LeBrón and Wu have worked with the nonprofit Orange County Environmental Justice to study lead in Santa Ana. After conducting extensive testing, researchers found that potentially unhealthy levels of lead were in low-income and predominately Latino neighborhoods. LeBrón said they are continuing to research the sources of the lead, whether that be historical leaded gasoline, lead paint or other sources. Researchers are also conducting a historical analysis of land use in Santa Ana to help understand the correlation between elevated lead levels and historical land uses. LeBrón said those analyses could be completed by December or January.

Currently, OC Environmental Justice is working to get the city and Orange County Health Care Agency to remediate the issue.

“We’re hopeful that the two analyses that are underway will begin to help us understand who is accountable for the soil levels in the city,” LeBrón said.

Residents say the All American Ashpalt Co. is spreading toxic fumes.
(Courtesy of Kim Konte)

Wu also worked on air quality issues in the Madison Park neighborhood in Santa Ana, which is near dozens of industrial buildings that may emit noxious fumes. Wu said the Zip code has one of the highest rates of asthma-related emergency room visits in Orange County. The neighborhood also suffers from groundwater pollution, according to a letter former California Atty. Gen. Xavier Becerra sent to Santa Ana last year to encourage the city to improve its environmental justice measures in its general plan.

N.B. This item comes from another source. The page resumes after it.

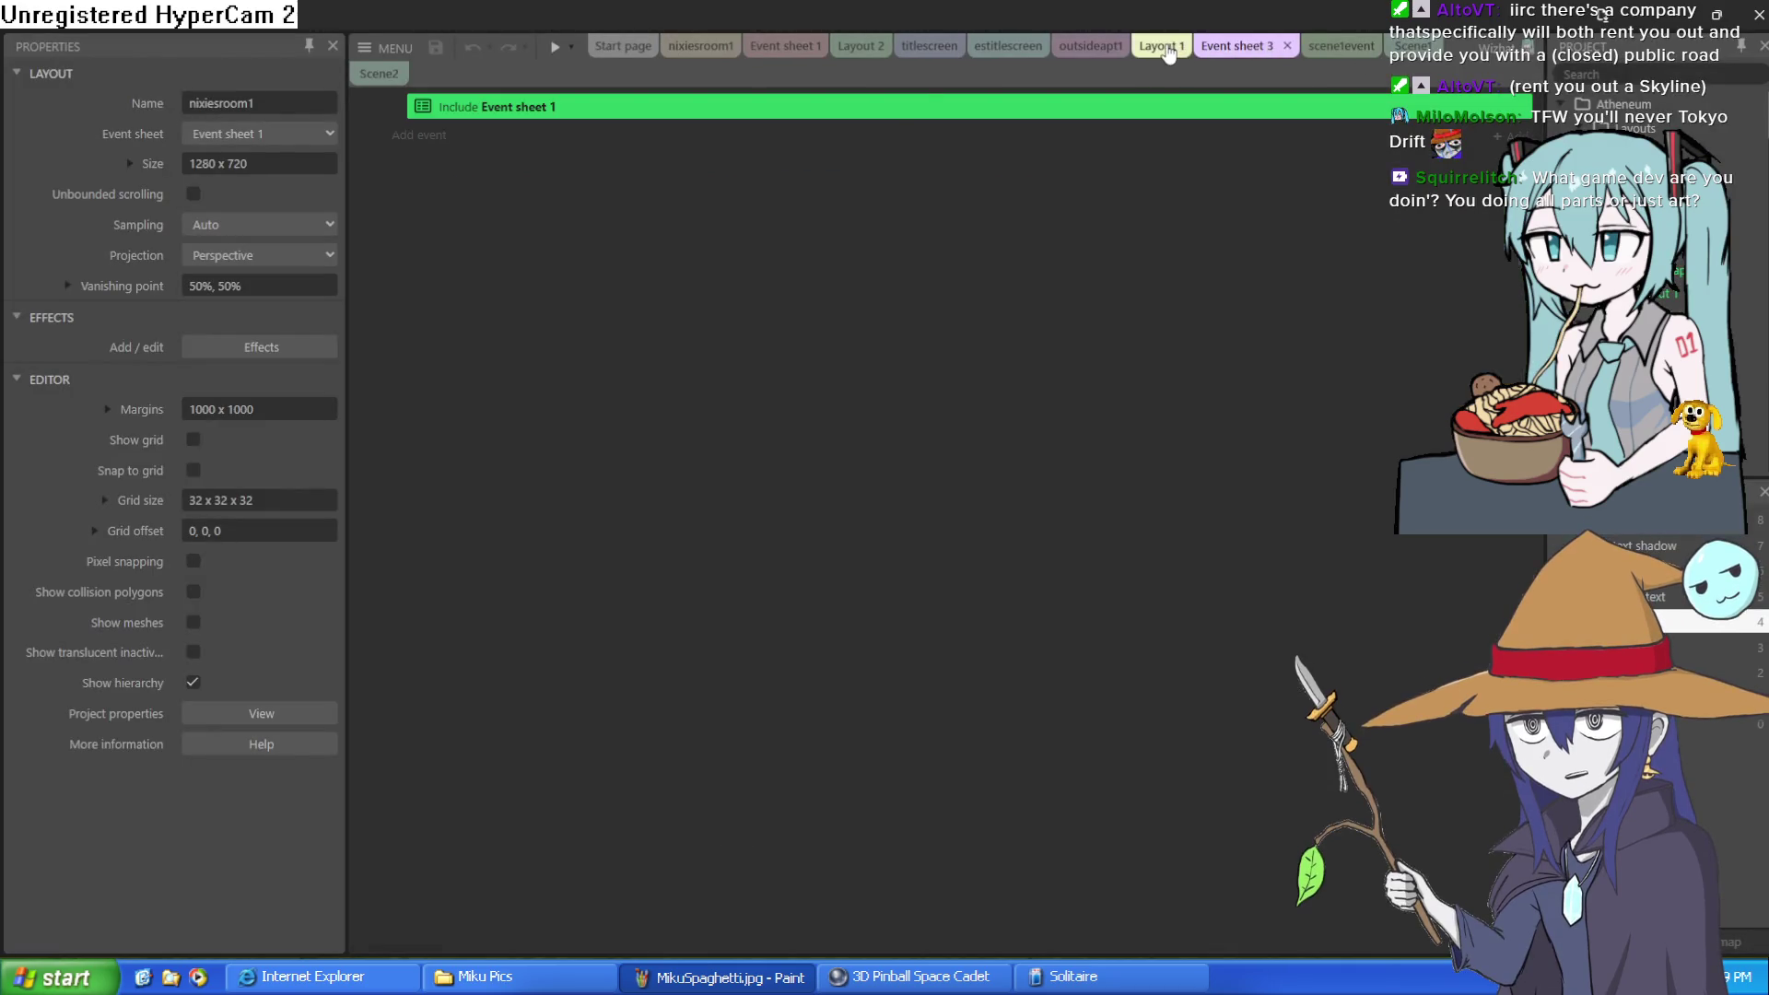
pyautogui.click(1163, 46)
pyautogui.click(1338, 46)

She also provided air sensors to residents in North Irvine to test potentially noxious fumes coming from an asphalt plant. Wu said the tests ended up being inconclusive because the sensors weren’t reliable, but residents continue to contend that the fumes coming from the All American Asphalt facility are toxic and endangering themselves and their children.

“Our main goal is to establish an environmentally just society where Black and other disadvantaged communities will thrive with health equity,” Wu said.